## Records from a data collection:
+---+

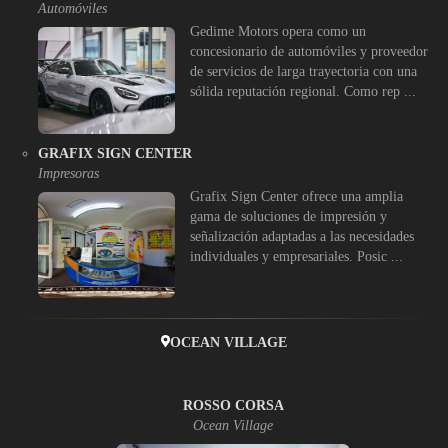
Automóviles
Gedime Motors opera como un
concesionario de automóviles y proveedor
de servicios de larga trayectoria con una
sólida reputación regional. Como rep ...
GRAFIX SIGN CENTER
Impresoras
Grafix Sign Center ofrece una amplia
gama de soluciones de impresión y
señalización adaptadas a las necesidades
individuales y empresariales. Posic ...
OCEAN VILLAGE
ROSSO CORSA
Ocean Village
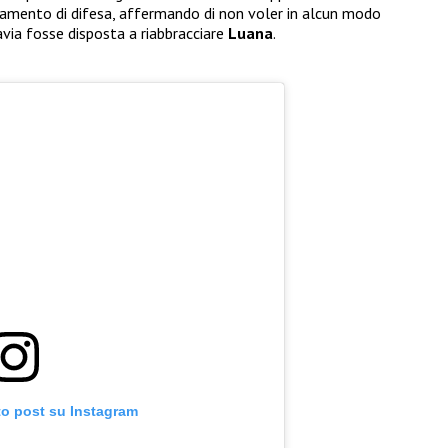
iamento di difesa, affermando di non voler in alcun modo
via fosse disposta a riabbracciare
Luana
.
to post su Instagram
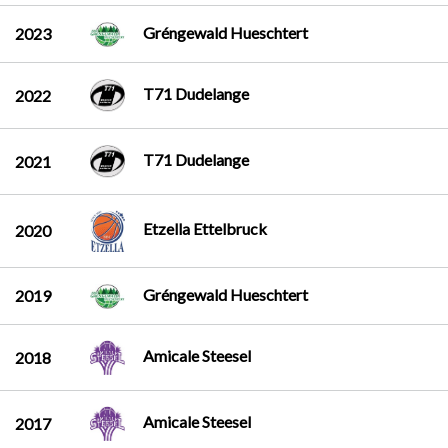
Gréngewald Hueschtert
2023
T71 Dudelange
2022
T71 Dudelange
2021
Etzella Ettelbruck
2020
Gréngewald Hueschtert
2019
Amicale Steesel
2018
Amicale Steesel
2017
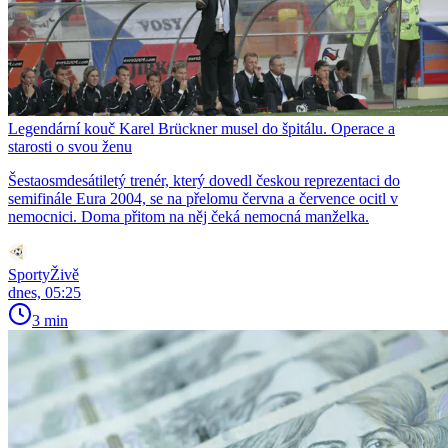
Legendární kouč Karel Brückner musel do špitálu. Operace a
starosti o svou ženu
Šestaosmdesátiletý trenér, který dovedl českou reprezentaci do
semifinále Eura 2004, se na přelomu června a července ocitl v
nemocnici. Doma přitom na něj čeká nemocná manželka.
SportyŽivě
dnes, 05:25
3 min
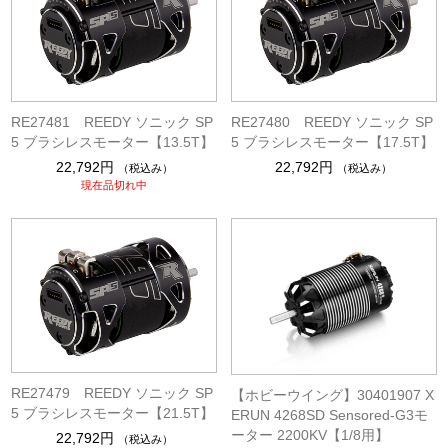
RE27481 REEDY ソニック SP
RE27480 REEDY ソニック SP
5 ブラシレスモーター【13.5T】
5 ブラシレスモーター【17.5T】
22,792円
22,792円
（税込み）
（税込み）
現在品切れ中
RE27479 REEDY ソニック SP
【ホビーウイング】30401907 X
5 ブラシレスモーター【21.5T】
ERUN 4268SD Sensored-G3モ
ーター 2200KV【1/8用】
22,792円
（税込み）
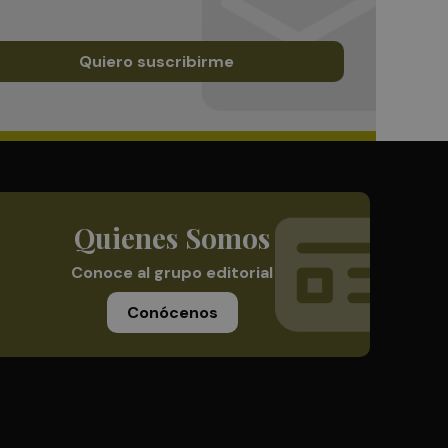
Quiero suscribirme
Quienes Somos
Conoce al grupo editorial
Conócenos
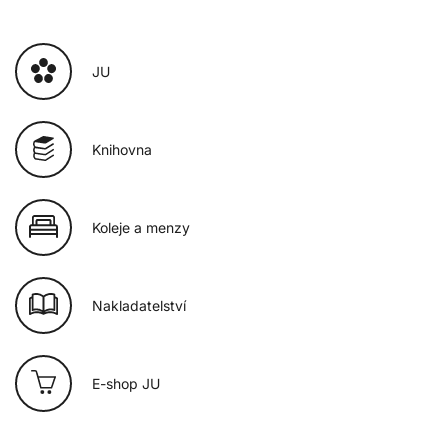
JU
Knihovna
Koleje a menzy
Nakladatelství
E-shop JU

+---+

## What this task involves:
Pick out every line above that holds the word "ブラシレスモーター" and copy it.

## Problem solution:
5 ブラシレスモーター【13.5T】
5 ブラシレスモーター【17.5T】
5 ブラシレスモーター【21.5T】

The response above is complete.